Son diagnostic évoque également des défis liés à la transhumance, aux épidémies animales, à la gestion des semences, à la sécurité sanitaire des produits agricoles et aux difficultés de conservation des récoltes.

Réformes axées sur la modernisation et la diversification

Pour répondre à ces défis qu’il a identifiés, Paul Hounkpè propose dans son projet de société, une série de mesures visant à moderniser et diversifier le secteur agricole. Il préconise notamment la mécanisation des exploitations et le développement de systèmes de maîtrise de l’eau adaptés aux réalités locales.

L’aménagement des bas-fonds et la sécurisation foncière figurent également parmi ses priorités, afin d’encourager les investissements agricoles. Le candidat souhaite par ailleurs promouvoir les différentes filières en fonction des potentialités agroécologiques des sept zones du pays et garantir la disponibilité d’intrants adaptés à chacune d’elles.

Sur le plan financier, il propose la création de banques et de fonds d’investissement agricoles pour faciliter l’accès au crédit. Il entend également promouvoir les partenariats public-privé dans la gestion des fermes d’État.

Le programme de Paul Hounkpè accorde également une place importante à l’élevage et à la pêche. Il prévoit notamment la délimitation effective des couloirs de transhumance, le renforcement du contrôle sécuritaire de ces espaces, ainsi que l’intensification des campagnes de vaccination animale.

Pour le sous-secteur halieutique, le candidat propose la création de fermes aquacoles modernes pour accroître la production. Il insiste également sur la nécessité de renforcer la recherche agricole afin de développer des variétés plus performantes et à forte valeur ajoutée. Sur le plan institutionnel, Paul Hounkpè opte pour un mécanisme de fixation des prix des produits agricoles d’exportation impliquant les organisations de producteurs.
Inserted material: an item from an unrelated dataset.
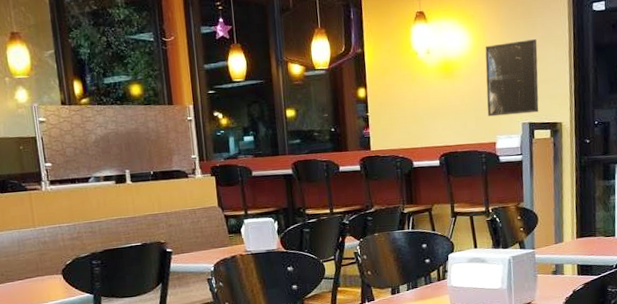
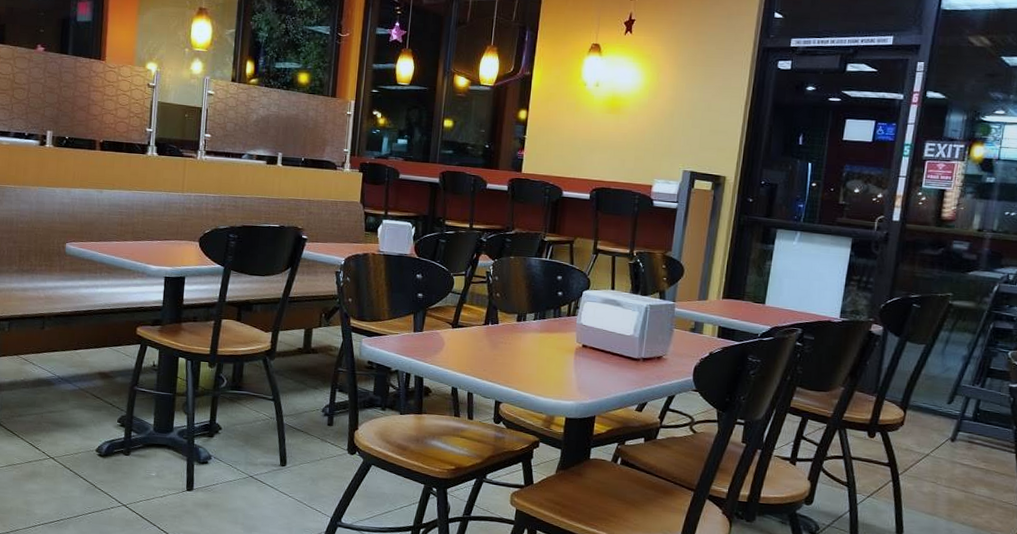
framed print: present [485,39,539,117] -> none [648,87,713,162]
Il prévoit également le rétablissement de l’Onasa.

Enfin, le candidat de la Fcbe met l’accent sur la conservation des produits agricoles, avec une implication accrue de l’État. Il souhaite notamment encadrer strictement les pratiques post-récolte, en interdisant le séchage des produits sur les voies publiques et en promouvant des méthodes de conservation plus sûres.